Although dollar-cost averaging might sound like a new concept, Investopedia says that if you have a 401 (k) retirement plan or a pension fund, you are already using this strategy. This is because the concept is built on a strategy where you’re investing the same amount of money over a regular interval, ignoring the ups and downs in the market. It’s touted as a safer method of investing that reduces the investor’s risk.

3. Don’t Get Caught In the Dollar-Cost Averaging Trap! (Rule #1 Finance Blog) 

Remember when I said that there are some potential drawbacks to DCA? Rule #1 Finance Blog plays the role of devil’s advocate and brings a bit of food for thought. One point made in the article is that some economists and academic finance researchers say that dollar cost averaging is a “gimmick” and does not “meaningfully reduce risk when compared to other strategies.”
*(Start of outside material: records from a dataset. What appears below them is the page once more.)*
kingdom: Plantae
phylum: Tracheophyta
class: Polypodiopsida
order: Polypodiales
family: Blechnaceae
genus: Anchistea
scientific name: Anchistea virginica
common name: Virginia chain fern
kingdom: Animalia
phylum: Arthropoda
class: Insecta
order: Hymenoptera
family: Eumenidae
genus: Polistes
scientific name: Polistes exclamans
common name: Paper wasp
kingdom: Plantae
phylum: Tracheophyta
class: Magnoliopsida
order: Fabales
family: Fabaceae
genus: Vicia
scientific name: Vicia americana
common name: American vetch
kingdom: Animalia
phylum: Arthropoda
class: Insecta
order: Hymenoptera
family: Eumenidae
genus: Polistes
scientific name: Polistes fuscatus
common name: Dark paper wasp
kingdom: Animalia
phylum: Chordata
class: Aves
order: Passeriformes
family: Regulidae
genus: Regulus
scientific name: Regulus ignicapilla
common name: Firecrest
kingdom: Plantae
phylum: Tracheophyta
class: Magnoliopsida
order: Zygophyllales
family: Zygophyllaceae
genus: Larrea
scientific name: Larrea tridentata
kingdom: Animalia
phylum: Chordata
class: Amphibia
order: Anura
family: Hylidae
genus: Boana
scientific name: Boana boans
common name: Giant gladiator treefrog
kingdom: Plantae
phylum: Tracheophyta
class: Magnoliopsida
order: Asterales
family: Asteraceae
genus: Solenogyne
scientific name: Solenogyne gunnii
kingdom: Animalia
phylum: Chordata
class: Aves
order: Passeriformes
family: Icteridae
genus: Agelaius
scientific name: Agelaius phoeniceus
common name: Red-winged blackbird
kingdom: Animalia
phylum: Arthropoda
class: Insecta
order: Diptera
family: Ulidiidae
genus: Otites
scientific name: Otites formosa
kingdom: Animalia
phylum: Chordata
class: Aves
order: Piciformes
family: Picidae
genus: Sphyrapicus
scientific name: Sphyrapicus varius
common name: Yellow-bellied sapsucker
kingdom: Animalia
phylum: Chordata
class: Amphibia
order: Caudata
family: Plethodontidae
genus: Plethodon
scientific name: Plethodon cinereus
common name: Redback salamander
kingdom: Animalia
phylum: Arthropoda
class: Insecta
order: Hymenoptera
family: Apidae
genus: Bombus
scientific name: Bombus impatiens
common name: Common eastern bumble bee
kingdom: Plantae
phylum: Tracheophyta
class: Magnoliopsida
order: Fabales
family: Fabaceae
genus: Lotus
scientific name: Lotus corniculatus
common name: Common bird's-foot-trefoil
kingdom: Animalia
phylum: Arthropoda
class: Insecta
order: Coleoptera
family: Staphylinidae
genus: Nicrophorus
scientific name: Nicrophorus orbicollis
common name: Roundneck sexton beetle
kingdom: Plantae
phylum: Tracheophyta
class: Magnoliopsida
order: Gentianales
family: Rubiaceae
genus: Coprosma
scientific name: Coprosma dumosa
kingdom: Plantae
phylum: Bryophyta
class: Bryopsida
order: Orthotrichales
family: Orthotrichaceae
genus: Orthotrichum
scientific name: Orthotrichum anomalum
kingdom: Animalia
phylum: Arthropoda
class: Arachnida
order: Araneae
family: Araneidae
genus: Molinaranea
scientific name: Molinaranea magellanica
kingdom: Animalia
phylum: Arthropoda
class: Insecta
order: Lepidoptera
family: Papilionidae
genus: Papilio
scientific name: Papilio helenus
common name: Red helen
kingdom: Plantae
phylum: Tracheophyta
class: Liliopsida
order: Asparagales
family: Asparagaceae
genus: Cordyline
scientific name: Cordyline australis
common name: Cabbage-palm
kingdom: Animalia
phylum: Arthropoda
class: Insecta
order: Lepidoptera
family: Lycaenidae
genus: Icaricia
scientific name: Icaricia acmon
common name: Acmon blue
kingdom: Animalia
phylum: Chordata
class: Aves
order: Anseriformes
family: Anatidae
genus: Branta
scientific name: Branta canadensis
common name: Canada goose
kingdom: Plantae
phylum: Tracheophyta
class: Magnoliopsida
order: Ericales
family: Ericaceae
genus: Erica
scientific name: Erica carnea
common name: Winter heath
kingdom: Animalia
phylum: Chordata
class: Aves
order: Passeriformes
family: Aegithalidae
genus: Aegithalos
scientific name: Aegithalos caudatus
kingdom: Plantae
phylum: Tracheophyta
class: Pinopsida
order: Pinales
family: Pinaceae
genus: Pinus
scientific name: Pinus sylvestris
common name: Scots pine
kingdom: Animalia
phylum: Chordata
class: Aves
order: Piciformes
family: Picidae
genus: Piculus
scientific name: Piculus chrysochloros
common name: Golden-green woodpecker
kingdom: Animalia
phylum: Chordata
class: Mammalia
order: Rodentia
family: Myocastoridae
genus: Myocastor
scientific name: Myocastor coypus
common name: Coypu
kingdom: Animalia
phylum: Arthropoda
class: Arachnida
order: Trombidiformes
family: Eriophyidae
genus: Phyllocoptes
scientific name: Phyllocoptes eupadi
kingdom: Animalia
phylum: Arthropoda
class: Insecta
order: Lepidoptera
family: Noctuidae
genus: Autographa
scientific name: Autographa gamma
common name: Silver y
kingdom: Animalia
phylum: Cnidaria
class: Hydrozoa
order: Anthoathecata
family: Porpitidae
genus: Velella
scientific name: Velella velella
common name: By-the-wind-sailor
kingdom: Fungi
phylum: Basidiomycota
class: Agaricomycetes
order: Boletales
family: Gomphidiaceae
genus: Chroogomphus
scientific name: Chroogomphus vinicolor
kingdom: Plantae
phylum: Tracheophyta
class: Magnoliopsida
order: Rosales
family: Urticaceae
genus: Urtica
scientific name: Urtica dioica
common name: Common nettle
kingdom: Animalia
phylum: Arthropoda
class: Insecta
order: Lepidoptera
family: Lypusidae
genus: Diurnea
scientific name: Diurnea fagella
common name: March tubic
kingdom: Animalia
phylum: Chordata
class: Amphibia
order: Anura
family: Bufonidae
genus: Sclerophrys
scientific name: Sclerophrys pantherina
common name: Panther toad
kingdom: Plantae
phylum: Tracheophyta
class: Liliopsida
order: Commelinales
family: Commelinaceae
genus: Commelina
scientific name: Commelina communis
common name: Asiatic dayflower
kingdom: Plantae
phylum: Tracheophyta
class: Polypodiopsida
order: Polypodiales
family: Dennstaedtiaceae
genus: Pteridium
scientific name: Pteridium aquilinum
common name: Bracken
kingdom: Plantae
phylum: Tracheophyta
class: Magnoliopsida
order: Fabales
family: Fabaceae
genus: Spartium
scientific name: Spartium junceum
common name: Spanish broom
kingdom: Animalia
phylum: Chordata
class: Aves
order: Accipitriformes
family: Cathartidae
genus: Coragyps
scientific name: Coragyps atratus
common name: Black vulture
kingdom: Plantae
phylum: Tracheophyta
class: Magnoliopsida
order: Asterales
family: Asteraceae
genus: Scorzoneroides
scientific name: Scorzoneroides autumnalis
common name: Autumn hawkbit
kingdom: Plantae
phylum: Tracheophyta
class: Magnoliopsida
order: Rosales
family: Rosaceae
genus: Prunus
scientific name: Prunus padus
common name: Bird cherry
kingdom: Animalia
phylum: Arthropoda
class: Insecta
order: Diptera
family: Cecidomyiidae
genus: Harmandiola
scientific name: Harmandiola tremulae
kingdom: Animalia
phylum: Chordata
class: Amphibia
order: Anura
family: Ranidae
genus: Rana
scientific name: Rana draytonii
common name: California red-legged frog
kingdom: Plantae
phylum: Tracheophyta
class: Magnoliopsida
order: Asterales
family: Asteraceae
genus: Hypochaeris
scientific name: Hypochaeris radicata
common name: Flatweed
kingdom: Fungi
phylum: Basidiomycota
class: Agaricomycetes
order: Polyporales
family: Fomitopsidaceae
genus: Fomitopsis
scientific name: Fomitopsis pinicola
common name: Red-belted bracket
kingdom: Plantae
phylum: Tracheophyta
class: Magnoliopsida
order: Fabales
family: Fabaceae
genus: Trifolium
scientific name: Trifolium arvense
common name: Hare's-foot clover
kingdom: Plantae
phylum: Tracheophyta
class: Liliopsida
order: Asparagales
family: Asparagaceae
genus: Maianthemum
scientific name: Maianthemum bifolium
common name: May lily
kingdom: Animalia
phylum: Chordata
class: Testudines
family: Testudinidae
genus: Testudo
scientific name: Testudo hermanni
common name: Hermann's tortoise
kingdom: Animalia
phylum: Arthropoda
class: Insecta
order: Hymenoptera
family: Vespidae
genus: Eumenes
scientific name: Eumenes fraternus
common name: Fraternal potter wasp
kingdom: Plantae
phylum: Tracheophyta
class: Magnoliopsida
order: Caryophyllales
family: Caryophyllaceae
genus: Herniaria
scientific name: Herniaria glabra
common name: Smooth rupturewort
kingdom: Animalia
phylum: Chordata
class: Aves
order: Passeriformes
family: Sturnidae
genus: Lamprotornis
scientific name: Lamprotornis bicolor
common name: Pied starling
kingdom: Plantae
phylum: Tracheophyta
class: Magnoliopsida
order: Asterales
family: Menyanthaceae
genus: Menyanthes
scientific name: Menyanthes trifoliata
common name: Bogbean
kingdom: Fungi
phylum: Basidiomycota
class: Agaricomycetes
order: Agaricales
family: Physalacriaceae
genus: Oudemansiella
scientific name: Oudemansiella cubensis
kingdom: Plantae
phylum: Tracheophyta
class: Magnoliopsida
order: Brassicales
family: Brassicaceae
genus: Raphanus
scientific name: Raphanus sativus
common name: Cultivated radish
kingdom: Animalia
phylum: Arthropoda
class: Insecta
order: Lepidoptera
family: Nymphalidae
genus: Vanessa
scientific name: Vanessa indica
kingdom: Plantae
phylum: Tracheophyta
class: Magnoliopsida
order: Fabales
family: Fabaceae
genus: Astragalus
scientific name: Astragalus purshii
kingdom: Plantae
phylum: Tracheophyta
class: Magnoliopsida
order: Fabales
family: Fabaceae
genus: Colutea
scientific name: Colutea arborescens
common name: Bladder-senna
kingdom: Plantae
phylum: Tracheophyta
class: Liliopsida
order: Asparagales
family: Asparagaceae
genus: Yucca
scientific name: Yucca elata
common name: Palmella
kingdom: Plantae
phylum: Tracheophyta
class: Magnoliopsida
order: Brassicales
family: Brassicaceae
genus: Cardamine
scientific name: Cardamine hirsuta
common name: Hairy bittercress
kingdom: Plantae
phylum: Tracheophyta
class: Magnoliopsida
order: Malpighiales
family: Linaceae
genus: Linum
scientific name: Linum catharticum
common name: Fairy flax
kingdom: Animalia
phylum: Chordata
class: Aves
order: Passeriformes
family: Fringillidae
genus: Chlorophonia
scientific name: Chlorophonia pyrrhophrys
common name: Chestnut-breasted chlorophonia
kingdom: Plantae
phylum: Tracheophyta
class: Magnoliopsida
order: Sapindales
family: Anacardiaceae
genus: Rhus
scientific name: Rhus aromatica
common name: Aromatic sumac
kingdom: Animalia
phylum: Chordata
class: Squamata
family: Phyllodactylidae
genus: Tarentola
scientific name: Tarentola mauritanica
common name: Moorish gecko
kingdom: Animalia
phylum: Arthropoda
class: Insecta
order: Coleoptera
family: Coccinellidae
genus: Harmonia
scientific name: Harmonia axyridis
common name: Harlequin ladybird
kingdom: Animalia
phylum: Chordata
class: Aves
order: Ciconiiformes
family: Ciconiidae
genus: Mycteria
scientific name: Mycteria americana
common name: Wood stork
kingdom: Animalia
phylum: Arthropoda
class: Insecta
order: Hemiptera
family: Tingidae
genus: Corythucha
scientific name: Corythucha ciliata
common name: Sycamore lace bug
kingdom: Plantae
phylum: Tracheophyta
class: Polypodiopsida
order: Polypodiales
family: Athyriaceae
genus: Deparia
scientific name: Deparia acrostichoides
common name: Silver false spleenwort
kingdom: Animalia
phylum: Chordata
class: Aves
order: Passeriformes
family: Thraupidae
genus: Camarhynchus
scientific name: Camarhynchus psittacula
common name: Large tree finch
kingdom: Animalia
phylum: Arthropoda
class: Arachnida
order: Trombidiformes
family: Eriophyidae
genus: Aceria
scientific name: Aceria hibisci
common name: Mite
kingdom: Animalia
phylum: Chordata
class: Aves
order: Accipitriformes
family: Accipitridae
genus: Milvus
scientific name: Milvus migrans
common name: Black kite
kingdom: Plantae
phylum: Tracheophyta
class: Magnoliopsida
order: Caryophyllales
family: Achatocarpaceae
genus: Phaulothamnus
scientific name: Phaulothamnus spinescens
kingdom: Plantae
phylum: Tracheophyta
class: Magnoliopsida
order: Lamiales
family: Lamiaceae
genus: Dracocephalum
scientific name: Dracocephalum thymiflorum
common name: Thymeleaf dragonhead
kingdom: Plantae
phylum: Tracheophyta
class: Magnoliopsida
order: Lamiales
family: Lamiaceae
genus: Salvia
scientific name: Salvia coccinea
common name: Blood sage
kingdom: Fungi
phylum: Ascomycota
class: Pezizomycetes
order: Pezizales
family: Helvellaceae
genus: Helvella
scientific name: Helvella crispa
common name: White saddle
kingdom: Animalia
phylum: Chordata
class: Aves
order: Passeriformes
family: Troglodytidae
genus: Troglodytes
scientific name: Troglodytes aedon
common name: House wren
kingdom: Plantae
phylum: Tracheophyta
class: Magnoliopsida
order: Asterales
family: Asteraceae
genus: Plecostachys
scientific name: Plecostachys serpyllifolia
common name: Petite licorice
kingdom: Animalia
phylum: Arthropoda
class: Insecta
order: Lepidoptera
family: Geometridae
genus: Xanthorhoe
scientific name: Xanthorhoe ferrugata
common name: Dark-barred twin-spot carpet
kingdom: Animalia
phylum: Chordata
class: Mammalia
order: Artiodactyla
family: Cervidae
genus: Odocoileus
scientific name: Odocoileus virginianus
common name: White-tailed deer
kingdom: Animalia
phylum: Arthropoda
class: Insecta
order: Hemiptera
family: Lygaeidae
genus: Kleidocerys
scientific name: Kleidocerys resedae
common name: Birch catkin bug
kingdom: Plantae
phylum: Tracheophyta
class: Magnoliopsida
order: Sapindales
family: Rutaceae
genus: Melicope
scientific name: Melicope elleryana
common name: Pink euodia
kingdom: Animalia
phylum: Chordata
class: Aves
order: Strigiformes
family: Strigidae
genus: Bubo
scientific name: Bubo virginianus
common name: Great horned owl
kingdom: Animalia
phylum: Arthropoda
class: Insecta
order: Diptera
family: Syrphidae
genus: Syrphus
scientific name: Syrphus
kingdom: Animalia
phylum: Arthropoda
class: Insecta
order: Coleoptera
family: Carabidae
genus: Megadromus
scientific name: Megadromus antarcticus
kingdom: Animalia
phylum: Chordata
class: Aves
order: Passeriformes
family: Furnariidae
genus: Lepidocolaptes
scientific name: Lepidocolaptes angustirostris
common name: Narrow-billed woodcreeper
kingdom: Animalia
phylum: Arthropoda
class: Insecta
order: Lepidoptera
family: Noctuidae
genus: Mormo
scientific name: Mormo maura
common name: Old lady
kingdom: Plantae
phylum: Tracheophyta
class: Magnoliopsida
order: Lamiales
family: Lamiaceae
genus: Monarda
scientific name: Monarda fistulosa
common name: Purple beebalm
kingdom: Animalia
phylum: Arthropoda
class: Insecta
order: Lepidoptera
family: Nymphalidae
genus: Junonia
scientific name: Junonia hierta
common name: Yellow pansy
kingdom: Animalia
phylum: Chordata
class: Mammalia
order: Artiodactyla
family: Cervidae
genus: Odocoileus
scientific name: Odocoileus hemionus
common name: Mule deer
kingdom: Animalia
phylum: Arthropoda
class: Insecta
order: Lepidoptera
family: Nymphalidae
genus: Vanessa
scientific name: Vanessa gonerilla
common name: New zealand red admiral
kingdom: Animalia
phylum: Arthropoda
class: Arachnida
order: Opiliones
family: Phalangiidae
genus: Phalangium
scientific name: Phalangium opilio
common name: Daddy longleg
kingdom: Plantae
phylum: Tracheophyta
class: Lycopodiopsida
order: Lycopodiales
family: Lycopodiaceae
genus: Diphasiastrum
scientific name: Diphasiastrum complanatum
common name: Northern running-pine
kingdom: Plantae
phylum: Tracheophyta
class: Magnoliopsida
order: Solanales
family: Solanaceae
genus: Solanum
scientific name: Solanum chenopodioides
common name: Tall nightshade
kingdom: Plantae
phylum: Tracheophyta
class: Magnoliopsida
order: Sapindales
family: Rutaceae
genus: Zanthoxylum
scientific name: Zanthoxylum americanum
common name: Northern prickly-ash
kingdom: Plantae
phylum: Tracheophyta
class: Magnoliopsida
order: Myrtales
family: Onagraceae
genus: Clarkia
4. Ask the Spud: Should I Use Dollar-Cost Averaging? (Canadian Couch Potato) 

I love this question on Canadian Couch Potato about dollar-cost averaging that was asked. “If I have a large sum of cash to invest, is it better to put it into the market all at once, or invest it gradually to take advantage of dollar cost averaging?” To answer the question, the author considers both options. However, for me, the advice about whether to use DCA, is sound and effective. “If you use dollar cost averaging, do it right.”

Are you convinced that you dollar cost investing is the best investment strategy for you? What do you think about the links shared in the article?